Gemma 4 31B Instruct Q6K Context size 40960 LM Studio 0.4.13+1 Metal llama.cpp v2.14.0 LM Studio MLX (Apple M5) v1.6.0

Here are my results:

prompt eval time = 32545.36 ms / 5625 tokens ( 5.79 ms per token, 172.84 tokens per second) eval time = 20227.99 ms / 310 tokens ( 65.25 ms per token, 15.33 tokens per second) total time = 52773.35 ms / 5935 tokens

This was for interacting with a local MCP service, running a tool that returns a ~20KB text file to the agent to add to the chat context.

I'm seeing about the same number of tokens/second on an M2 Ultra that I have access to (also with 128GB of memory).

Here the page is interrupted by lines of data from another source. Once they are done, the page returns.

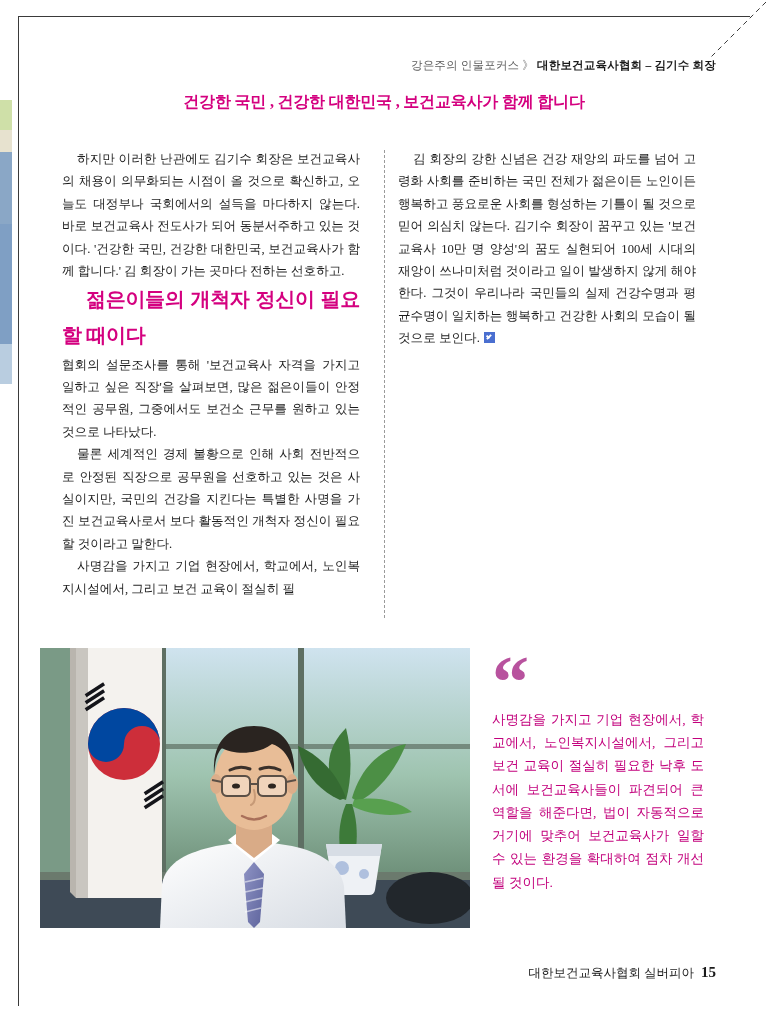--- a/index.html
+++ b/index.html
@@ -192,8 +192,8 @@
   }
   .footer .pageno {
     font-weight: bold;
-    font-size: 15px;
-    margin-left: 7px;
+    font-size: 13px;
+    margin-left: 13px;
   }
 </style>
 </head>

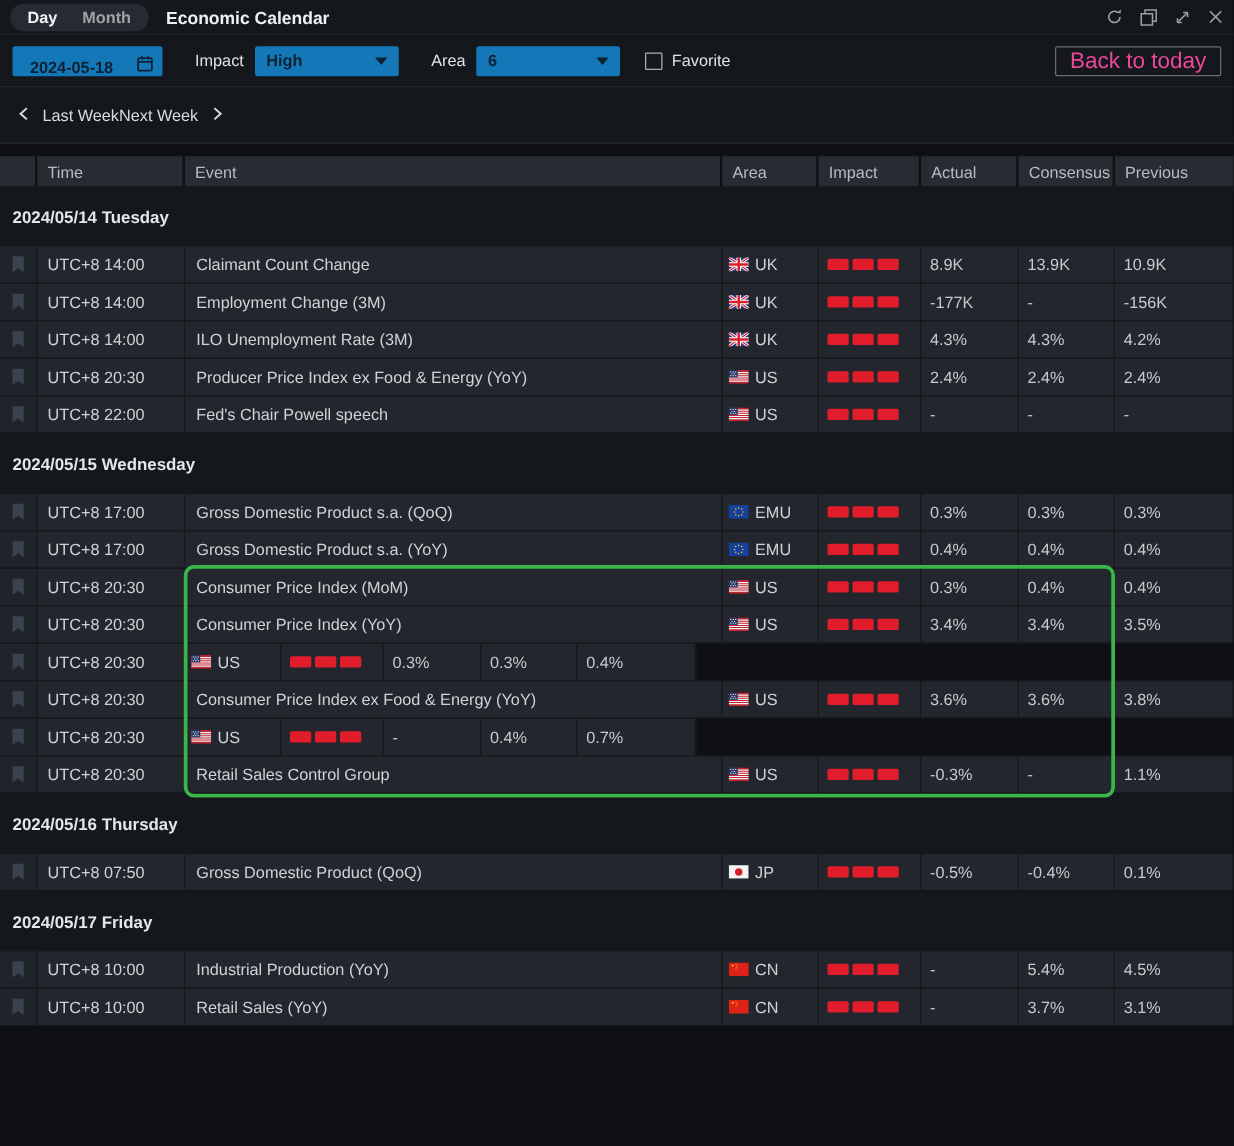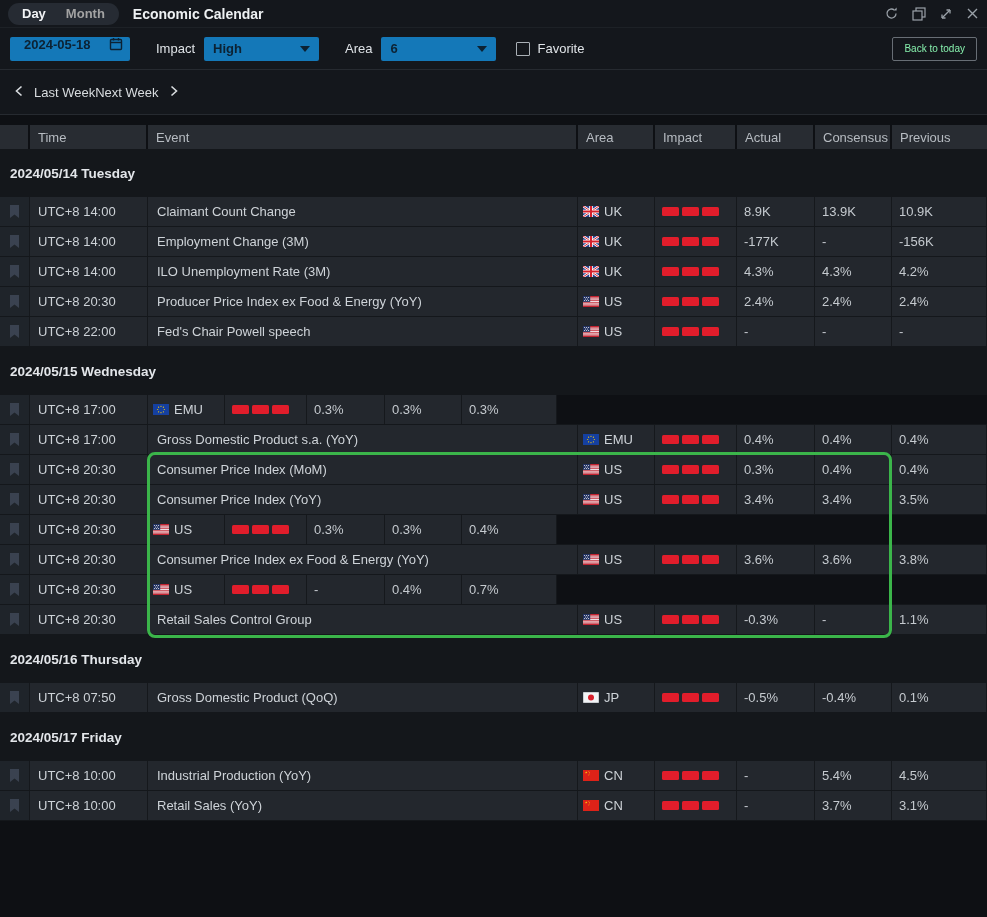--- a/index.html
+++ b/index.html
@@ -19,7 +19,7 @@
   .win-icons svg { display:block; cursor:pointer; }
   
   .filterbar { height:42px; background:#14171c; display:flex; align-items:center; padding:0 10px; border-bottom:1px solid #262a30; }
-  .date-field { width:120px; height:24px; background:#1478b8; border-radius:2px; display:flex; align-items:flex-start; justify-content:space-between; padding:0 7px 0 14px; cursor:pointer;gap:12px; }
+  .date-field { width:120px; height:24px; background:#1478b8; border-radius:2px; display:flex; align-items:flex-end; justify-content:space-between; padding:0 7px 0 14px; cursor:pointer;gap:12px; }
   .date-field .date-text { color:#0c2233; font-weight:bold; font-size:13px; }
   .flt-label { color:#dfe3e7; margin-left:26px; margin-right:9px; }
   .dropdown { width:115px; height:24px; background:#1478b8; border-radius:2px; display:flex; align-items:center; justify-content:space-between; padding:0 9px; cursor:pointer; }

This is surely apples-to-oranges to the OP results (and I don't spend a great deal of time benchmarking these things, so my methodology might be lacking), but it's interesting seeing okay performance for a top open model. For most use, however, I find Gemma 4 26B A4B (Q6K) to be good enough (esp. for MCP calling) and much much faster (~1,200 tokens/second).